Texte —
┌────────

La publicité pour une marque ne s'arrête pas aux photos privées

Par 20 juillet 2010
Mots-clés : Future of Retail

Pixazza propose aux entreprises de faire appel aux consommateurs pour valoriser leurs produits. Les internautes repèrent eux-mêmes ces derniers sur les images de leur site et y attachent un lien vers une fiche détaillée.

Pour accroître leur présence sur les médias sociaux et renforcer leur audience auprès de potentiels consommateurs, les entreprises doivent savoir compter sur le concours des internautes, soutiennent les responsables de Pixazza. Ils lancent un service en ligne qui utilise le crowdsourcing à des fins marketing. L'outil qu'ils proposent donne la possibilité aux compagnies de rémunérer des "éditeurs" (publishers), chargés de repérer et de tagguer leurs produits sur les photographies de leur site personnel. "Avec cet outil, n'importe quel internaute peut en quelques clics transformer des images statiques en contenus utiles pour la marque, et tirer un profit financier personnel à cette action", résument les responsables.
Mettre le consommateur au cœur de la démarche
"Le principal intérêt de cette initiative, c'est qu'elle met le consommateur au cœur de la démarche", précise à L'Atelier Laurent Dijoux, consultant web marketing. Impliquer ainsi l'internaute permettant à l'entreprise de nuancer le caractère intrusif de son opération marketing, tout en pénétrant l'espace privilégié du consommateur. En l'occurrence, l'utilisateur s'inscrit sur la plate-forme en ligne de Pixazza, et y récupère un code qu'il intègre sur son propre site. Cela lui permet d'accéder à un widget, avec lequel il va pouvoir tagguer les photographies. Une fois marqué, l'objet renvoit à une fiche-produit lorsqu'un autre utilisateur passe le curseur de la souris sur l'image.

└────────

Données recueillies
┌────────

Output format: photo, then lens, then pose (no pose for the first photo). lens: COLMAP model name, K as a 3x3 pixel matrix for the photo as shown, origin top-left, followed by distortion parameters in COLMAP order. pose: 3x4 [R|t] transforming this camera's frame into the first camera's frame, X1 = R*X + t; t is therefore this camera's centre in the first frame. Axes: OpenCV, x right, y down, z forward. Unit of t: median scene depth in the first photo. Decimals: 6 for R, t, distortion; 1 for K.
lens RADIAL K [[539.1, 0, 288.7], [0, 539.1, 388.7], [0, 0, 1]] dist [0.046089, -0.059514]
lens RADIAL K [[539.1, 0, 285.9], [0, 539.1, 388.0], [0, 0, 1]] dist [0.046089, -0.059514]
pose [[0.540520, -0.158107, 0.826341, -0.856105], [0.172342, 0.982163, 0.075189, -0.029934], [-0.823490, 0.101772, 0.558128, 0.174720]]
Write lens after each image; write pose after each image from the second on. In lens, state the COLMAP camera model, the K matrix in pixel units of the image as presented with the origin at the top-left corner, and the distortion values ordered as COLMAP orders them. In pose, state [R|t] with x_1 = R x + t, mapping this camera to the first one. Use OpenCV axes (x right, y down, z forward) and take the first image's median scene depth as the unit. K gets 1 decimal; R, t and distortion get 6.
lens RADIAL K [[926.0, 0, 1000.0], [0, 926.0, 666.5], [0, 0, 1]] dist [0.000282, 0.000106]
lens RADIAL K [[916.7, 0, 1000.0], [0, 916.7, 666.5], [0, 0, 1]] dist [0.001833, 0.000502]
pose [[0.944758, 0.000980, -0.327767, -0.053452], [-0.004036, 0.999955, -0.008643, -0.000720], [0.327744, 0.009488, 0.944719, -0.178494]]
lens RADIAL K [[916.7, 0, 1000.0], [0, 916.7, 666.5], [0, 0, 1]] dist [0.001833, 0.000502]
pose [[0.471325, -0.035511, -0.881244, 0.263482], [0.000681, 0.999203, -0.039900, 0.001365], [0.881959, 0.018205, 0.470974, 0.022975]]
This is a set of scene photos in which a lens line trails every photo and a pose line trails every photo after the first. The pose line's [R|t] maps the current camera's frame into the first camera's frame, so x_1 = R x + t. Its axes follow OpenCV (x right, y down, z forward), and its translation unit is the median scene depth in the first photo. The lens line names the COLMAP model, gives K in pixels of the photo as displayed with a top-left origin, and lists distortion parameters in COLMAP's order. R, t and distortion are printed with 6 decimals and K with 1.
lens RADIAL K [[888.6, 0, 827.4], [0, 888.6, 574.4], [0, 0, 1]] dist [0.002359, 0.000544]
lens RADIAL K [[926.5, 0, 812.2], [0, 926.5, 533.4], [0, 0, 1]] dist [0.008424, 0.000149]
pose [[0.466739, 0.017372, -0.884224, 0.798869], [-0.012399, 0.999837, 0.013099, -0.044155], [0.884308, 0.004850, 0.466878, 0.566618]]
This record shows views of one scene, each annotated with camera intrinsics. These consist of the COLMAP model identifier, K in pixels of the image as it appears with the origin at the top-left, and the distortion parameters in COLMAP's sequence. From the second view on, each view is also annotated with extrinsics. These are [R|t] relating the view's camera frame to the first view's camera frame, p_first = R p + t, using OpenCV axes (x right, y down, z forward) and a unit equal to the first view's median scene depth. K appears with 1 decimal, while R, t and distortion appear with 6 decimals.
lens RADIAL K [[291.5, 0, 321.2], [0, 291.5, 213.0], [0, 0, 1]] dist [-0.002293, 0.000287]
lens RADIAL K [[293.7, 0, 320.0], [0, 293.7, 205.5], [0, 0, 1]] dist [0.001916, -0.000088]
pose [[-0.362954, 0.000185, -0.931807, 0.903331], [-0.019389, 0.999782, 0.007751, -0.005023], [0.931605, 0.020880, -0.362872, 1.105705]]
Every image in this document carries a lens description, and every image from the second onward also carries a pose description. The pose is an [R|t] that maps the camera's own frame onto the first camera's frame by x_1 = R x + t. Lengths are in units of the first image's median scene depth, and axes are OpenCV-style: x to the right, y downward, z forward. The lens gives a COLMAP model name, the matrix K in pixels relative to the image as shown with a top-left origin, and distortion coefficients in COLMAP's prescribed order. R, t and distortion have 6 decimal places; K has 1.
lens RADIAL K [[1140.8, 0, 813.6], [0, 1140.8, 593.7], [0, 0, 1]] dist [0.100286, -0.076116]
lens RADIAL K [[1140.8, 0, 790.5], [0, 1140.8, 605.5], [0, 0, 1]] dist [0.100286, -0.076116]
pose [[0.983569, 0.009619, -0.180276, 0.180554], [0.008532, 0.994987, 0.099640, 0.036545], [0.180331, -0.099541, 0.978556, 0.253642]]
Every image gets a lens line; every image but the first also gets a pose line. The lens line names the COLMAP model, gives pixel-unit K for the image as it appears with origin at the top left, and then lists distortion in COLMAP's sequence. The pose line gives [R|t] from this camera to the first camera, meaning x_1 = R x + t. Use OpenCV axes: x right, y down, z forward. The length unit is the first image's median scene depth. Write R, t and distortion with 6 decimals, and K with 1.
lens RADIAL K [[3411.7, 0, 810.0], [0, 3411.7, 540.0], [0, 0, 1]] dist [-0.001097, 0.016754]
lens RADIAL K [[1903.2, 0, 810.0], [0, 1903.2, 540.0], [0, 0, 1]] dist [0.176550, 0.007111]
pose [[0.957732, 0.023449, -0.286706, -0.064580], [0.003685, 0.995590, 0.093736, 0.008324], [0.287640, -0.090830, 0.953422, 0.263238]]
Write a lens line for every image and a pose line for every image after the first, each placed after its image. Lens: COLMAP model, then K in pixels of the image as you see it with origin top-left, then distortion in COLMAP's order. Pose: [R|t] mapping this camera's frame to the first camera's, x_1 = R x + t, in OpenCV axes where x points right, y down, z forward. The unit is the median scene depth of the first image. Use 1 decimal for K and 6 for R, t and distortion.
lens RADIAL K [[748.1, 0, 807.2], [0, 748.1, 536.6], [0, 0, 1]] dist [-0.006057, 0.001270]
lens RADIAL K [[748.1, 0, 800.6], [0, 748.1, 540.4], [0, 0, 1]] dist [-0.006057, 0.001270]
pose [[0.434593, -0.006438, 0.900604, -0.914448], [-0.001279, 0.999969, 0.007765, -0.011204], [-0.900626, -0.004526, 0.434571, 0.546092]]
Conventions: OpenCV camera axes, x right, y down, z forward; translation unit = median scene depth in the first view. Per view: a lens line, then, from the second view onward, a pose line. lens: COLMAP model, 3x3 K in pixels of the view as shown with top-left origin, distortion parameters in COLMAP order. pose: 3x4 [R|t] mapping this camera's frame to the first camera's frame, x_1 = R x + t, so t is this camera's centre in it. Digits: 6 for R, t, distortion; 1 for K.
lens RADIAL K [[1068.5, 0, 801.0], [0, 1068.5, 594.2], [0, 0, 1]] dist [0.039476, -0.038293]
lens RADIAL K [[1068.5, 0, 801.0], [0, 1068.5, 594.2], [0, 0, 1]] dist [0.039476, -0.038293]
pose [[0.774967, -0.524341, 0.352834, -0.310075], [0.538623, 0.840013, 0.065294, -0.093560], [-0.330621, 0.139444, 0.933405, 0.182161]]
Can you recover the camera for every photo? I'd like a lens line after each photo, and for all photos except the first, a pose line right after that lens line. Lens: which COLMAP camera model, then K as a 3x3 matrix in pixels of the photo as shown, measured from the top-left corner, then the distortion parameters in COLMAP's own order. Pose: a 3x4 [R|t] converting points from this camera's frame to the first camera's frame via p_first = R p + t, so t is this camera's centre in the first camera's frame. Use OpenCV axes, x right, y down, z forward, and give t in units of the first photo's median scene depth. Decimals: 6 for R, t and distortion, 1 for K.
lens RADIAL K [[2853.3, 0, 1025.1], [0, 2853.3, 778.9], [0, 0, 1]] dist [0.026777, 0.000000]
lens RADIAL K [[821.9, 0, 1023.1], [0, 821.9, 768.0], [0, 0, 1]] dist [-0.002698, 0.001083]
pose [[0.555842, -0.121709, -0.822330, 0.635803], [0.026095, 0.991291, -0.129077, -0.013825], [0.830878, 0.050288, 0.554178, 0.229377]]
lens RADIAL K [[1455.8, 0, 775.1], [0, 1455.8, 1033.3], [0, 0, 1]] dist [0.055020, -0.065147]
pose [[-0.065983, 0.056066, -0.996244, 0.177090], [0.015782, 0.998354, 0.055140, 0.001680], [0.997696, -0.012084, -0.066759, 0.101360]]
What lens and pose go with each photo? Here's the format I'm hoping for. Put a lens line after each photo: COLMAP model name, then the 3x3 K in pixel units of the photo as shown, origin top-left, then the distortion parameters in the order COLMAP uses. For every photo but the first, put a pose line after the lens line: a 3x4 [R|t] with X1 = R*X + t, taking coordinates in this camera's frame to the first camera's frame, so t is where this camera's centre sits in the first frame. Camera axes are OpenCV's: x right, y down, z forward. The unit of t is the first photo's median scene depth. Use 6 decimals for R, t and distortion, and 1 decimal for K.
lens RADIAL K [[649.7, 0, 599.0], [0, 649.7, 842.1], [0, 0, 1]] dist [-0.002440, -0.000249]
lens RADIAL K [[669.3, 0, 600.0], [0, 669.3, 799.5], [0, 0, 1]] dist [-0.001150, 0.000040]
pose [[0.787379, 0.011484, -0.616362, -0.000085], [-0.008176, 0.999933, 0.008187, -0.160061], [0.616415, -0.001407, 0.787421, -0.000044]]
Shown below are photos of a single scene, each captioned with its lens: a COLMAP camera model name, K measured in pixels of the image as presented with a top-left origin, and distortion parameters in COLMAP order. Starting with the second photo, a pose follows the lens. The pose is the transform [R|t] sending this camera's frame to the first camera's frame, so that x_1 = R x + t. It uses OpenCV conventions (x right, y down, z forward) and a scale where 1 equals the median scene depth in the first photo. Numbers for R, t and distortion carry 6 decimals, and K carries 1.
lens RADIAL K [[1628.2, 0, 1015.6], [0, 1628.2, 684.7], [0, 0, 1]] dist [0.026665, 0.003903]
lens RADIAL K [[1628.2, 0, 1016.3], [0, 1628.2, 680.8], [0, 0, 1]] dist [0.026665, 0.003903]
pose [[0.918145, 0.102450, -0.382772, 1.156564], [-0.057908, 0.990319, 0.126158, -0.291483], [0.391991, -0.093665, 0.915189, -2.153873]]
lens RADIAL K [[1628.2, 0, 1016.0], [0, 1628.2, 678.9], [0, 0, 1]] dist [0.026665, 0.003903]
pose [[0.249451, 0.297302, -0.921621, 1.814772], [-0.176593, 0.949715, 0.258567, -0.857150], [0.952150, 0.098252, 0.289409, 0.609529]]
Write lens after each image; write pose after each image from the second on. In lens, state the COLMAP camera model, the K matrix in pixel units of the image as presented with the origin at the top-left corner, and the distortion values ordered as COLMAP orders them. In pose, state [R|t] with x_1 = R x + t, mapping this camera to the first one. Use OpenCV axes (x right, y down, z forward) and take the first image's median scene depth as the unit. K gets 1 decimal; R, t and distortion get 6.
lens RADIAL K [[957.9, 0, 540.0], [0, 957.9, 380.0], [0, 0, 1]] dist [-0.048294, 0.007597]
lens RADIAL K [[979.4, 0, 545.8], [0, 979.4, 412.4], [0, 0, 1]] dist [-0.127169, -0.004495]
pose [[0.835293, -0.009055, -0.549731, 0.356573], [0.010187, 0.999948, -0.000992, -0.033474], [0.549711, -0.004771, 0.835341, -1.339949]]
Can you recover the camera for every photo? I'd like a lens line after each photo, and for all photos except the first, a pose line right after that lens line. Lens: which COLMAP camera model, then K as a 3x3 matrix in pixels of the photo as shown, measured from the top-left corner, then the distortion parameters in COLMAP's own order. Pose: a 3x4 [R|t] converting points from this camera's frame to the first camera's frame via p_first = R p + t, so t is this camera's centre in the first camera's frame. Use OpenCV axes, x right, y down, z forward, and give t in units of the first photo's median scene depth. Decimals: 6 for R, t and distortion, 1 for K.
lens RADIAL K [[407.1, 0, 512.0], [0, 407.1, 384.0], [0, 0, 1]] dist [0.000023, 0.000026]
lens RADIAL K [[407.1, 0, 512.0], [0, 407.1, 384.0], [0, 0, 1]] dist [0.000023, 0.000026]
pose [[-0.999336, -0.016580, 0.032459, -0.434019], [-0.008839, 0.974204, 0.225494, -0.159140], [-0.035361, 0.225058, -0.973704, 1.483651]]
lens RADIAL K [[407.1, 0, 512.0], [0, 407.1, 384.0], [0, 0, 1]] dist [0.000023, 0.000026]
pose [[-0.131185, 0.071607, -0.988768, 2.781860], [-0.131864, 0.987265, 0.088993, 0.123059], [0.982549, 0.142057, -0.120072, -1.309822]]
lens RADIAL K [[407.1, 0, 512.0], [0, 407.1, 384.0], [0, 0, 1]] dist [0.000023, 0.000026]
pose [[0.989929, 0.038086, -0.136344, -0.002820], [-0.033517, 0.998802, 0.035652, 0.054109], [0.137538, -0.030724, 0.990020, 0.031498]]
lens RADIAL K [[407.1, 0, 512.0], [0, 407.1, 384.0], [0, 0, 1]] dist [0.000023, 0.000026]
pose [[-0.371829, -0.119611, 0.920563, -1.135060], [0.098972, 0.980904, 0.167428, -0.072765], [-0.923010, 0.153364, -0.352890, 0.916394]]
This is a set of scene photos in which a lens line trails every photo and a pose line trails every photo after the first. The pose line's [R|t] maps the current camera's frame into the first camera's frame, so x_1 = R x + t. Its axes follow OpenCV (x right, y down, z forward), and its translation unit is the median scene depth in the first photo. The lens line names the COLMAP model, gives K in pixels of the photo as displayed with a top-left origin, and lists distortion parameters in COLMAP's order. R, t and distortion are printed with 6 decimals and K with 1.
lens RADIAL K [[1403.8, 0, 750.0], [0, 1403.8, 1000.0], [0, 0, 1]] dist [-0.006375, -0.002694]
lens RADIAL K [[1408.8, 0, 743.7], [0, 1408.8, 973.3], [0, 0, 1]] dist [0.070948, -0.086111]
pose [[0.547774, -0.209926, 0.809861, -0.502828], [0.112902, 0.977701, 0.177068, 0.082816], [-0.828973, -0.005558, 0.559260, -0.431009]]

└────────

Consigne A —
D'après l'article sur Pixazza, quel est le métier de Laurent Dijoux ?
Consigne B —
Poursuivez l'article sur Pixazza après sa dernière phrase.

Réponse finale A —
Il est consultant web marketing.

Réponse finale B —
Les règles du 'social engagement'
"Cet outil ne peut être adopté que sous conditions", nuance le spécialiste. "Il s'agit surtout des règles du 'social engagement', principalement : la marque doit accompagner l'internaute, et engager une conversation avec lui", indique-t-il. Et de préciser qu'au-delà du cadre juridique, qui doit également être stipulé, il est également essentiel d'avoir un suivi. Cela afin de savoir quels objets sont taggués, et s'ils correspondent bien aux produits de la marque. A noter : le "publisher" est rémunéré par l'entreprise à hauteur du nombre de produit taggué de façon pertinente.